When Gov. Ted Kulongoski tapped Brad Avakian to be the state’s labor commissioner, the former Democratic senator and one-time civil rights lawyer says he had one thought.
Will work for balance
When Gov. Ted Kulongoski tapped Brad Avakian to be the state’s labor commissioner, the former Democratic senator and one-time civil rights lawyer says he had one thought: I’ll finally get to tackle the workforce issues I didn’t have time for while I was in office.
Avakian is stepping into a contentious position: The business community often saw outgoing commissioner Dan Gardner — who resigned to become a lobbyist for the International Brotherhood of Electrical Workers in Washington, D.C. — as overly supportive of labor unions. Avakian says he’ll be able to find a balance between the two sides. He doesn’t have long. He’ll need a lot of support if he’s going to win in November when voters decide who to elect as labor commissioner.
Just as long as his kids don’t get wise to his job before they turn 18.
What was your first job?
Pumping gas at a Flying A in Beaverton. Actually my first job was picking berries and hazelnuts. But my first wage-paying job was at the gas station. I was 15 years old.
Has your idea of what’s important to labor changed as you’ve gotten older?

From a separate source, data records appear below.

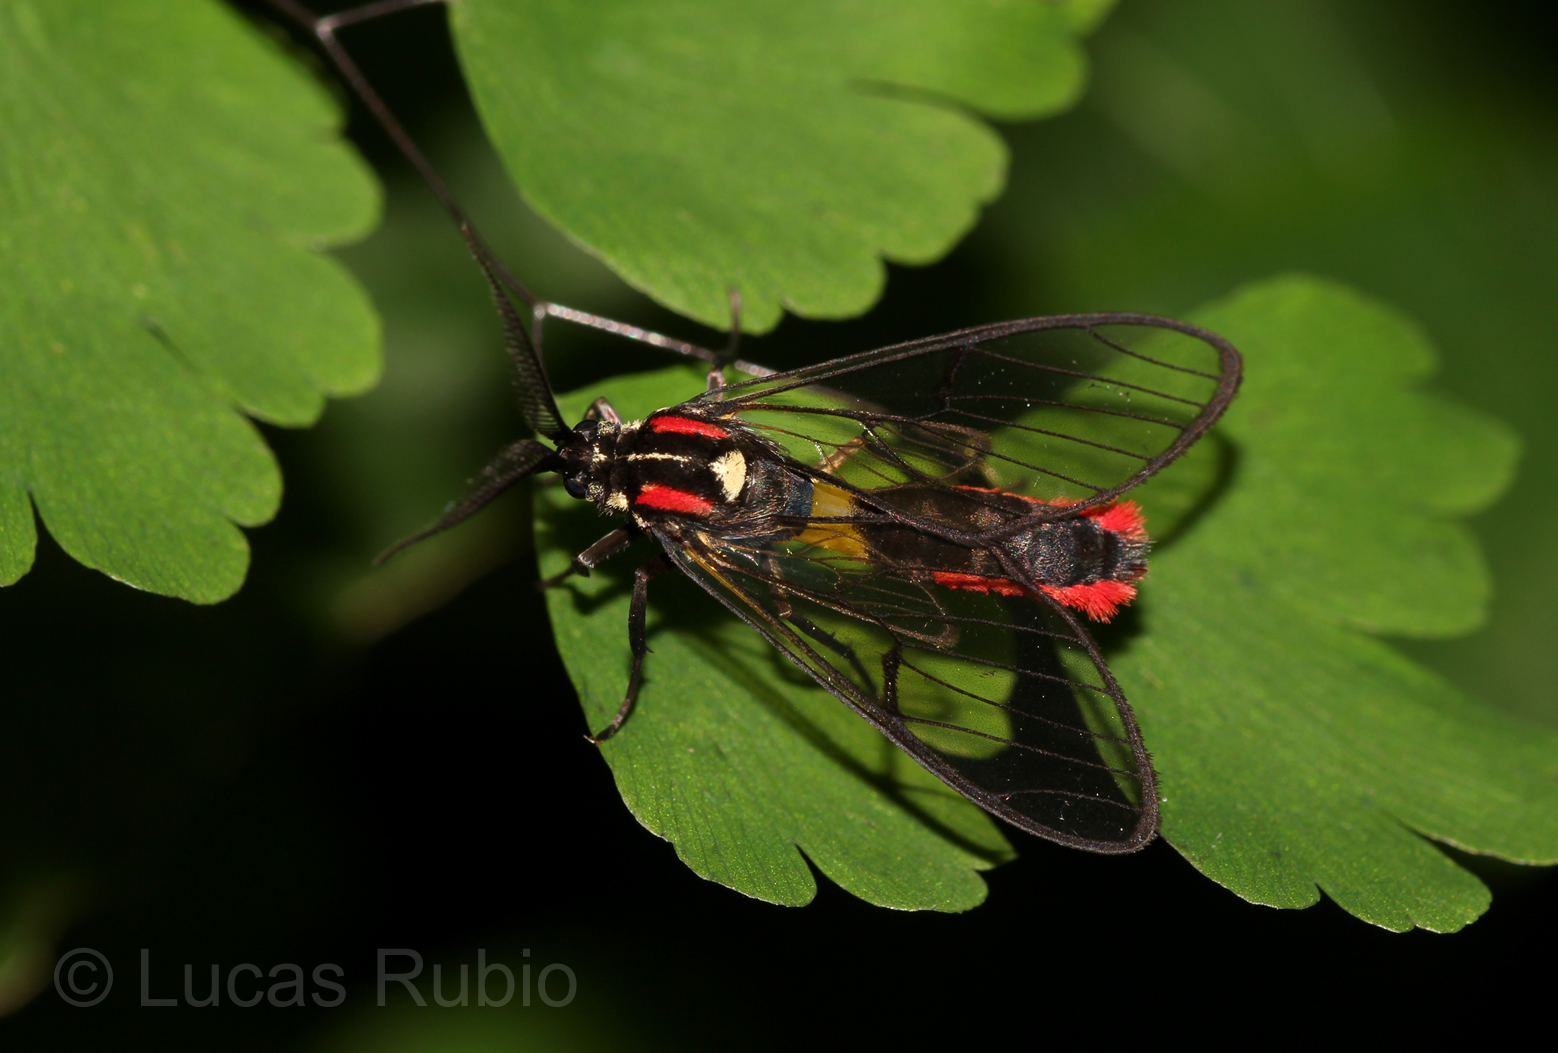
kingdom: Animalia
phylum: Arthropoda
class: Insecta
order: Lepidoptera
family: Erebidae
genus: Argyroeides
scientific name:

I suppose it’s developed. I believe there’s a great balance in life. I’m a very big supporter of organized labor. Unions have a place in that balance. But to fully understand that, you need viable industry so you can have jobs. That sense of balance has developed over time.
Did working as the chair of the Psychologist Examiners board from 1995-1997 prepare you for working with the Legislature?
(Laughs) It certainly gave me tools to work through the budget with the Ways and Means committee. But I’m completely unqualified to diagnose members of the Legislature.
Over the past 40 years in Oregon politics, who did the best job of addressing labor issues?
I think Wayne Morse struck the kind of balance I was talking about. He understood the rights of the workers and the necessity of having strong business. He would have to make one of the all-star lists.
When the Governor’s office announced your name, the fact that your former law firm represented unions was brought up in the media:
Listen, I was very humbled by it, but I was named [Legislative] consensus builder of the year [by the Oregon League of Conservation Voters in 2007] for one reason: I have very deep relationships within the Democratic and Republican ranks, and I have very good relationships with the labor and business communities. It enabled me to pass some very specific legislation. I’m guessing any comments are coming from corners that haven’t spent time with me.
You have two teenage children. How does the labor commissioner get his kids to do housework?
I’ve got to figure out how to get my own housework done first.
Is it a union household?
If my kids understood collective bargaining they’d organize right now. And because of my background as a civil rights lawyer I’d have to support their efforts.